Repeat the part of the listing that opens with the line containing "What is the greatest value displayed?" and closes with the line containing "To the nearest", both lines included, leaving the pictures out of your answer.
#####
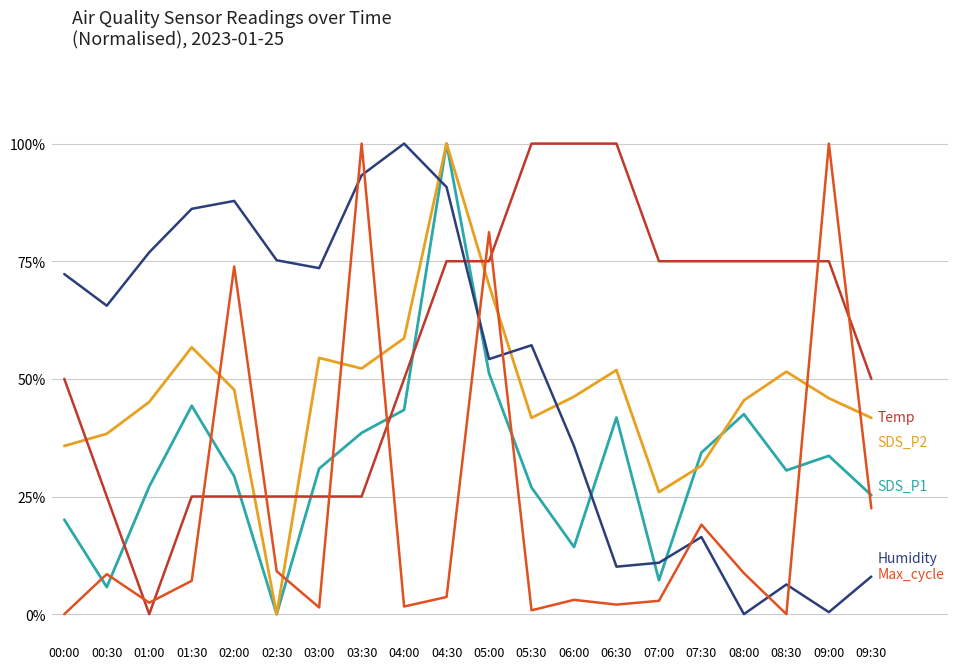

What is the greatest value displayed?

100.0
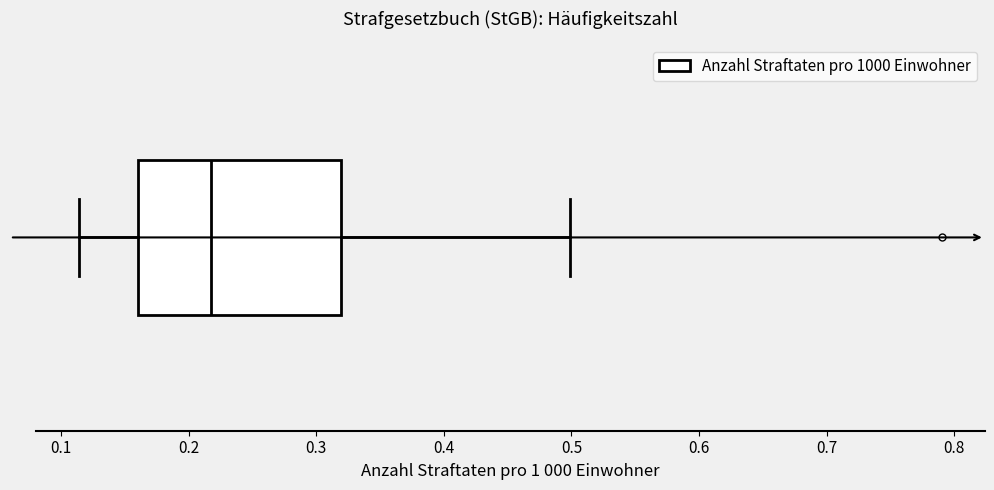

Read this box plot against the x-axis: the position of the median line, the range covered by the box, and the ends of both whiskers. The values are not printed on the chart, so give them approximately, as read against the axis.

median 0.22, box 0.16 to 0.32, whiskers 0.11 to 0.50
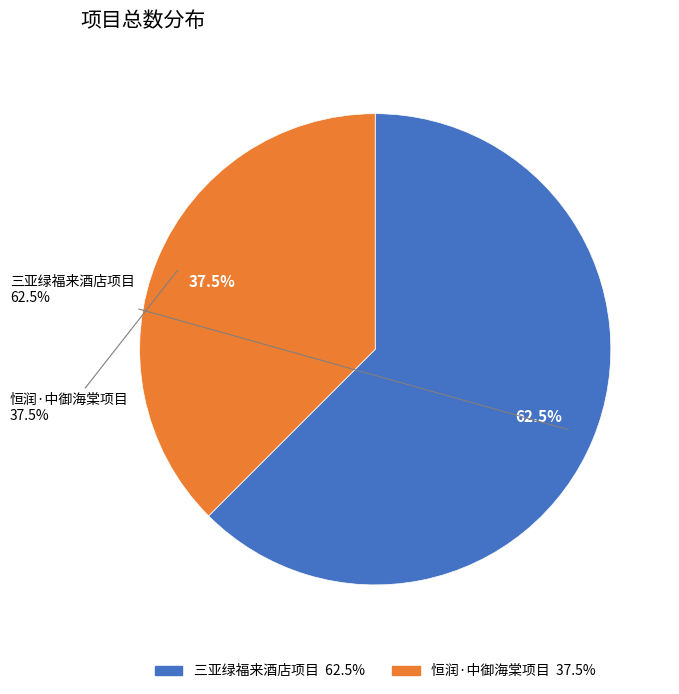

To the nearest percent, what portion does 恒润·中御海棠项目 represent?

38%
#####
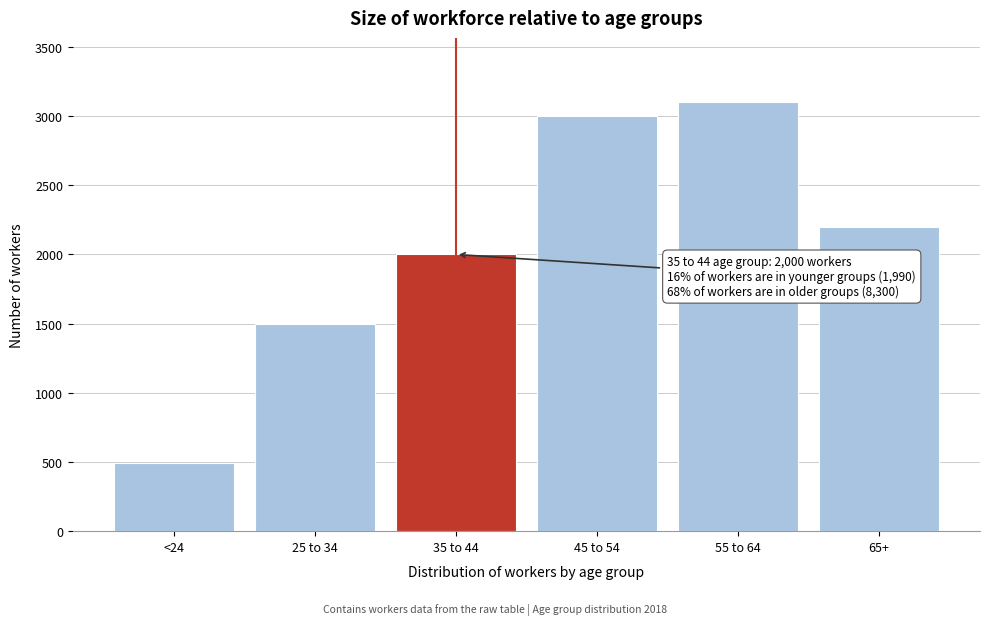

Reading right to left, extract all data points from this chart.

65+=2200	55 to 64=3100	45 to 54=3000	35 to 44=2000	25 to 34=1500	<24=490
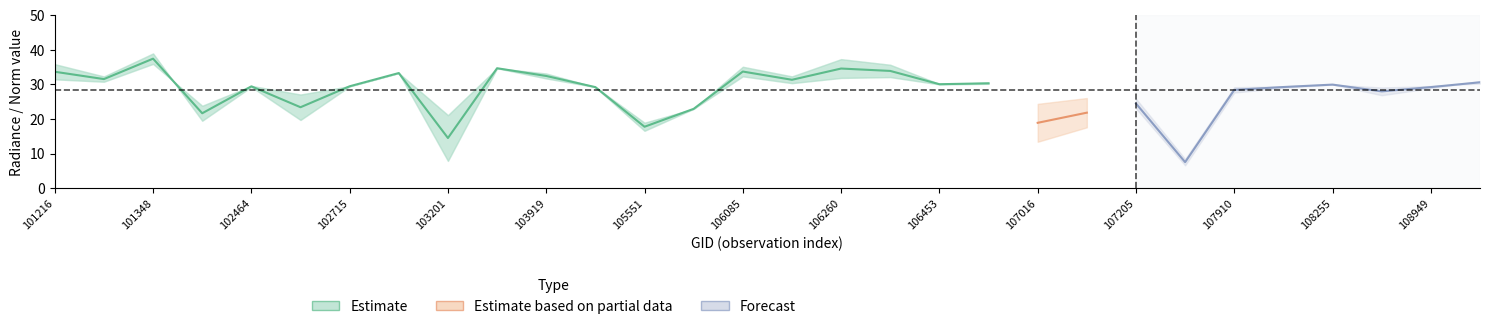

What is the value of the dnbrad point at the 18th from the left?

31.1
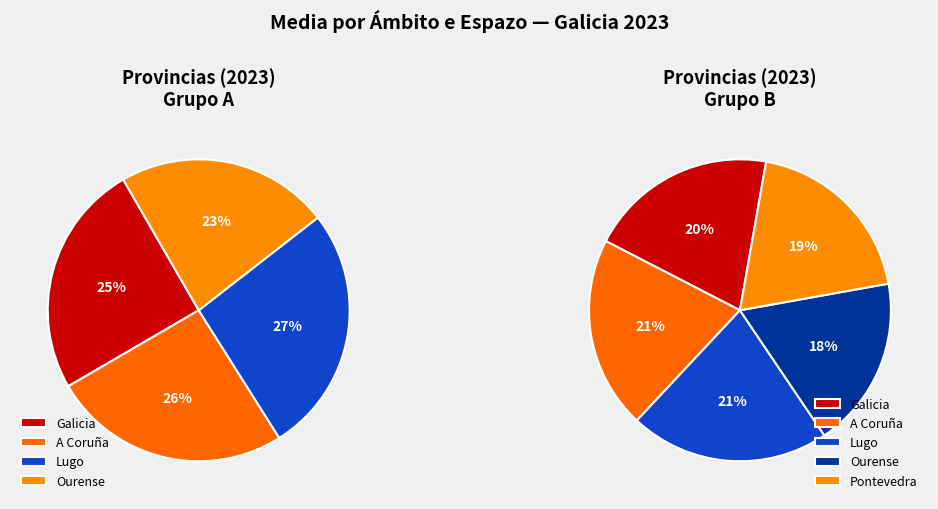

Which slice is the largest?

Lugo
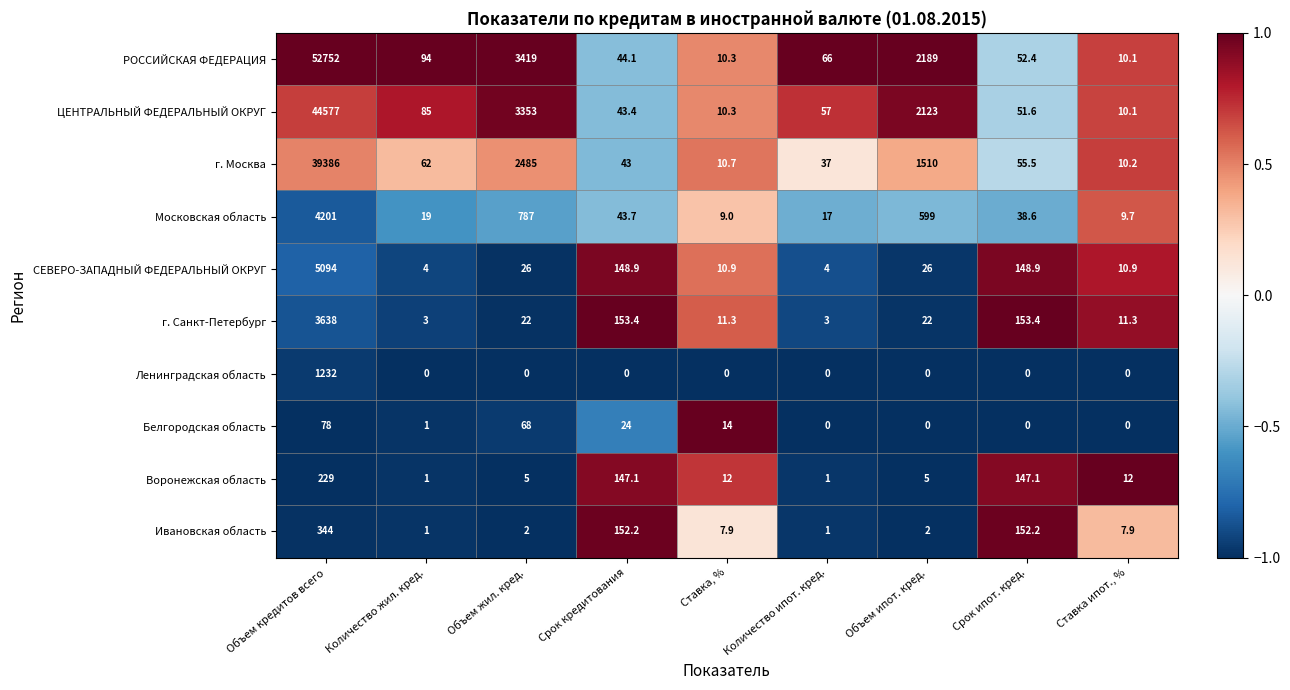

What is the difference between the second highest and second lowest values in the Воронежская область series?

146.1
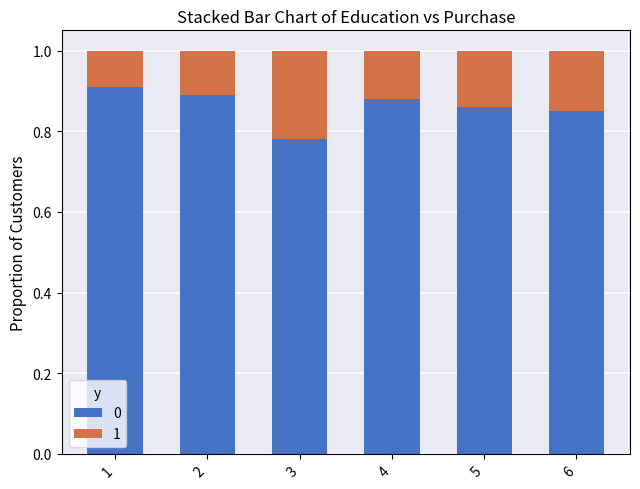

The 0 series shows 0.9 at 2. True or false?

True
#####
■ **Answer to this task**:
What is the greatest value displayed?

100.0

Read this box plot against the x-axis: the position of the median line, the range covered by the box, and the ends of both whiskers. The values are not printed on the chart, so give them approximately, as read against the axis.

median 0.22, box 0.16 to 0.32, whiskers 0.11 to 0.50

To the nearest percent, what portion does 恒润·中御海棠项目 represent?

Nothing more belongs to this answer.